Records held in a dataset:

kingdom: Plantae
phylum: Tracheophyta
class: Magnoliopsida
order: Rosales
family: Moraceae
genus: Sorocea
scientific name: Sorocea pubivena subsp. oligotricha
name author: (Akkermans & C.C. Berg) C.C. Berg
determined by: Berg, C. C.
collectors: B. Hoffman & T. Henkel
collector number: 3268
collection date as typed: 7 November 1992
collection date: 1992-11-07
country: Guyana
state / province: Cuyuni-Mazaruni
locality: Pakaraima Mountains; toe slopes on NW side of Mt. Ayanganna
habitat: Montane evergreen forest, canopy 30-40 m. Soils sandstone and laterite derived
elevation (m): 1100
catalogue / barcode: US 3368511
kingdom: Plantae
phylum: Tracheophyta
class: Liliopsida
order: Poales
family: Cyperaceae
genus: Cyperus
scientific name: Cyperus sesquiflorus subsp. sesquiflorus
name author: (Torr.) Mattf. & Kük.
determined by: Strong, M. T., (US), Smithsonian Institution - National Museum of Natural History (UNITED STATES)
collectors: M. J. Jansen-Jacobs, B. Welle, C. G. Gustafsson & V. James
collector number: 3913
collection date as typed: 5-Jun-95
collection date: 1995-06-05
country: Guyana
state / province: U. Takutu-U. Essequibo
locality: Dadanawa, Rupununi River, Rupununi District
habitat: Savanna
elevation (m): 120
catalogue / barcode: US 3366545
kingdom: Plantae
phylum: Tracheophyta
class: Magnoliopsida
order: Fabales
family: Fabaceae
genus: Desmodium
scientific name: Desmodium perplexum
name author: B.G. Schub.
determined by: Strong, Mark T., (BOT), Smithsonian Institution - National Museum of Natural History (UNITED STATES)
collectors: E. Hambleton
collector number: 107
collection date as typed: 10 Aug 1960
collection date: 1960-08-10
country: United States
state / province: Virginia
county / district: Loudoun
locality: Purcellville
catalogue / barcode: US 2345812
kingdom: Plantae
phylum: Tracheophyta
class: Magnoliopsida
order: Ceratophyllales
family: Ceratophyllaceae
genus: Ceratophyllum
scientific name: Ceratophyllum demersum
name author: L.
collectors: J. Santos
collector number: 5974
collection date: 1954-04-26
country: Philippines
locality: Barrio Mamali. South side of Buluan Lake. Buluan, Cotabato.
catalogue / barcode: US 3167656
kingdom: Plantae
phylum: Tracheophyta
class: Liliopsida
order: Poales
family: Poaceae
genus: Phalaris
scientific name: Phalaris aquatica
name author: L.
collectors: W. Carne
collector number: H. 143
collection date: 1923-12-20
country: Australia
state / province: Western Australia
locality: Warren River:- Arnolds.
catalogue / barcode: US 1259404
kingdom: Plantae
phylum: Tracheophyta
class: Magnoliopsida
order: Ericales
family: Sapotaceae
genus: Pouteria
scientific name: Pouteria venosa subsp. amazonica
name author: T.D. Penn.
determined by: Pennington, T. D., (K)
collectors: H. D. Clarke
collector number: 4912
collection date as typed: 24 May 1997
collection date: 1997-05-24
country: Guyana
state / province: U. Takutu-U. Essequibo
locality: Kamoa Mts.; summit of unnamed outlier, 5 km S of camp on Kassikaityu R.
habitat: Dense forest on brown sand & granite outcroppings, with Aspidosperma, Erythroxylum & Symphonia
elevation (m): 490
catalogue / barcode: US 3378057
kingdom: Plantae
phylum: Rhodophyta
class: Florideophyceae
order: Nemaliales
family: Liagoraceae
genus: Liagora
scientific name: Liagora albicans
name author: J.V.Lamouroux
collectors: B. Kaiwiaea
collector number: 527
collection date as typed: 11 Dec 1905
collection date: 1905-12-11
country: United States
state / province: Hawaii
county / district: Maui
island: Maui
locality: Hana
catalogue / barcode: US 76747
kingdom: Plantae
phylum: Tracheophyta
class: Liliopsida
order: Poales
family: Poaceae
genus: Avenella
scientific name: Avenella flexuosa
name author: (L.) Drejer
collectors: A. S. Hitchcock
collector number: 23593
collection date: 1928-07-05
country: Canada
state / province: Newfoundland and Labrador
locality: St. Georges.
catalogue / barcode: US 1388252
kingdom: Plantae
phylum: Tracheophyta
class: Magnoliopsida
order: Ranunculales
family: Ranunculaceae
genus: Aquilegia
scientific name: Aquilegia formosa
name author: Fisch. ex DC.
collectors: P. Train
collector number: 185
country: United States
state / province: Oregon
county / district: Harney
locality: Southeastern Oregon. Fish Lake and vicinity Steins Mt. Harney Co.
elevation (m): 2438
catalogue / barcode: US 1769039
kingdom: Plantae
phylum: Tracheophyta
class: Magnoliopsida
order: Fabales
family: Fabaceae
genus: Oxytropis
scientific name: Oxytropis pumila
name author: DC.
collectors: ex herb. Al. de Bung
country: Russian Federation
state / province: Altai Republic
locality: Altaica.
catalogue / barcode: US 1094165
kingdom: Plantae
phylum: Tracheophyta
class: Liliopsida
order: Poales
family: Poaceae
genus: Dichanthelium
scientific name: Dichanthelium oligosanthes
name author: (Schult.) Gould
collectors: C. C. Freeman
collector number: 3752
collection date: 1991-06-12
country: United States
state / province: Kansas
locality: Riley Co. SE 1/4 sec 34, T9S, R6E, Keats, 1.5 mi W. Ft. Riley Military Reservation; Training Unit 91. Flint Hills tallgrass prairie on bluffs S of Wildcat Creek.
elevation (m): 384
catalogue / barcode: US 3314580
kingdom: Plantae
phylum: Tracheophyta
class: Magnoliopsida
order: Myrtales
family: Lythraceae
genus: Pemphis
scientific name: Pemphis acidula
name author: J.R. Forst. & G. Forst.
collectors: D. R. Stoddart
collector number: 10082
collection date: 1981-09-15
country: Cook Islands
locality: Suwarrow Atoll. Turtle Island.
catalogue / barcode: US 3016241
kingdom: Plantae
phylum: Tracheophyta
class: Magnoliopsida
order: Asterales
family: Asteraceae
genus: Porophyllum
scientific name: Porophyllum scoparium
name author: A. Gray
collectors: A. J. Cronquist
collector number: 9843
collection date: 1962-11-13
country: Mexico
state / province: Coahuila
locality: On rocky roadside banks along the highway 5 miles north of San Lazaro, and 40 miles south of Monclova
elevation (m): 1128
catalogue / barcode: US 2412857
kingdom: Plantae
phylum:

> _Exercise brief_
Can you retype every line from the very first one down through the line containing "elevation (m): 1100", with that line included?

> _Right answer_
kingdom: Plantae
phylum: Tracheophyta
class: Magnoliopsida
order: Rosales
family: Moraceae
genus: Sorocea
scientific name: Sorocea pubivena subsp. oligotricha
name author: (Akkermans & C.C. Berg) C.C. Berg
determined by: Berg, C. C.
collectors: B. Hoffman & T. Henkel
collector number: 3268
collection date as typed: 7 November 1992
collection date: 1992-11-07
country: Guyana
state / province: Cuyuni-Mazaruni
locality: Pakaraima Mountains; toe slopes on NW side of Mt. Ayanganna
habitat: Montane evergreen forest, canopy 30-40 m. Soils sandstone and laterite derived
elevation (m): 1100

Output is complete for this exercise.